Indirectly, however, Credit Suisse is suffering from the consequences of the US banking crisis: The markets are extremely nervous and have therefore reacted with excessive sensitivity to the news about difficulties at Credit Suisse.
The US regulators had to close the SVB last Friday due to liquidity shortages. The bank miscalculated above all in the so-called “maturity transformation”. Because of the low interest rates, the SVB has invested in low-risk long-term government bonds – such as ten-year US government bonds, which still yielded 0.53 percent in July 2020. However, when the rapid turnaround in interest rates set in last year, this became a problem, especially for growth companies – the largest customer group of the Silicon Valley Bank. They withdrew so much money from their accounts that the SVB had to sell fixed income securities to get fresh money. Because of the rise in interest rates, however, she sold the securities with large losses. The attempt to raise new money from investors failed.

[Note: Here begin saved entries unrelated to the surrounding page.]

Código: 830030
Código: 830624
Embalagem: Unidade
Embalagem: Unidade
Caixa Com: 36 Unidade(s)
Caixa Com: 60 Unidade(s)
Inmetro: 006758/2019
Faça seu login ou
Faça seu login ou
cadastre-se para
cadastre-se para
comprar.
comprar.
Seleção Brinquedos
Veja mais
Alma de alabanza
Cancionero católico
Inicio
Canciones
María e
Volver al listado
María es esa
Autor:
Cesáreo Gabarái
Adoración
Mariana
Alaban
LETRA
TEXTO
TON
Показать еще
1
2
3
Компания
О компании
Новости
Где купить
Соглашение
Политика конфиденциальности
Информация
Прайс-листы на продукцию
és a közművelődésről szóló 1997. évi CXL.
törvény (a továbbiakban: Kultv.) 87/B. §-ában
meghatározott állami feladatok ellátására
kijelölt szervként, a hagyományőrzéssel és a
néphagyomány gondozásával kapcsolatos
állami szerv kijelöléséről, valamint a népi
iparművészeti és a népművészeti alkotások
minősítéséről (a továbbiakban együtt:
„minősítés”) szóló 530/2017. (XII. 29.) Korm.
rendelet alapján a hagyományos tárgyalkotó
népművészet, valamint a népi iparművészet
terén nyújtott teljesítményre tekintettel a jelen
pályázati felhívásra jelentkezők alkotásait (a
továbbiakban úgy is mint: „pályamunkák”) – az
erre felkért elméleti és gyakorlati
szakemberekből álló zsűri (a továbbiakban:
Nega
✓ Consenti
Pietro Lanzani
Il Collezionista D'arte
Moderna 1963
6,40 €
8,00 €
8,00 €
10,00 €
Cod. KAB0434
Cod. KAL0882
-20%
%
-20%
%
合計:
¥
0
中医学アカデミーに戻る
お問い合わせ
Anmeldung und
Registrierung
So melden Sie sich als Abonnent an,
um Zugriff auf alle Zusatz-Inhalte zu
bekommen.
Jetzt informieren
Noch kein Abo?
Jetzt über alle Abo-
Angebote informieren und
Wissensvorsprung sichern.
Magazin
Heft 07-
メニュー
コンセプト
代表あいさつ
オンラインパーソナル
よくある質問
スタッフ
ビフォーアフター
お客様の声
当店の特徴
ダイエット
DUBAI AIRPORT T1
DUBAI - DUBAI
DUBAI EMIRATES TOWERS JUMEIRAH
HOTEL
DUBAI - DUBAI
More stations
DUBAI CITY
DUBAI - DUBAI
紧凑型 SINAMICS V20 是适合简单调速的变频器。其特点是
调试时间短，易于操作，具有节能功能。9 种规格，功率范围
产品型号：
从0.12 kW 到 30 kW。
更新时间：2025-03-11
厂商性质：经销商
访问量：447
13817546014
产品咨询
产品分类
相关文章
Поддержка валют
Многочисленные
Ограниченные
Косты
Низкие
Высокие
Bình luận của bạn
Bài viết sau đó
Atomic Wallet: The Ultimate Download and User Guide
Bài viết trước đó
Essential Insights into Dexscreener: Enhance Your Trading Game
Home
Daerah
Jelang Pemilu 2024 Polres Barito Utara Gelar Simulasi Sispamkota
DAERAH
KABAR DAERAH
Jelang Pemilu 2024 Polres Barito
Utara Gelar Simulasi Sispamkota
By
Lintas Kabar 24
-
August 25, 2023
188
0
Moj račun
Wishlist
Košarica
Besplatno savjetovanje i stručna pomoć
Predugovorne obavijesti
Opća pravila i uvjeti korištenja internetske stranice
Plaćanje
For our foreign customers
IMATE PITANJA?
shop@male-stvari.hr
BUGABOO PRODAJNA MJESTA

That depends on how much trust is placed in banks and regulators. One thing is clear: no bank in the world easily survives a bank run. However, that is also the worst case – and there are many different gradations in between.
Regulators also have tools at hand to convey security. For example, in which they protect deposits like in the USA, even if they are above the secured sum of 100,000 euros in the EU. All values below are subject to statutory deposit insurance anyway. A systemic risk of infection currently seems implausible. Banking expert Burghof sees “no domino effect” threatening the European banking sector. For this, larger players in the US, which are more closely linked to European banks, would have to fall. In any case, the German banks have recently been robust and did solid business.
It is not possible to make a final assessment at this point in time. However, the situation now is very different from that in 2008. In the run-up to the global financial crisis, the Lehman Brothers Bank had issued bad real estate loans that were worthless. Lehman had sold these to other banks on a large scale until each eventually had such junk loans – and the system collapsed.
The case of Credit Suisse and that of Silicon Valley Bank is different, which is why Burghof says: “We are definitely not as far as we were with the 2008 financial crisis.” A failure of Credit Suisse would be a “significant problem” for Europe and would have noticeable side effects. According to his assessment, however, the failure would be “still tradable”. The banks in the European financial sector are, for the most part, solid. If there were a threat of a bank collapse, the ECB would also intervene and probably do everything to stabilize the financial market.
This text first appeared on Capital.de.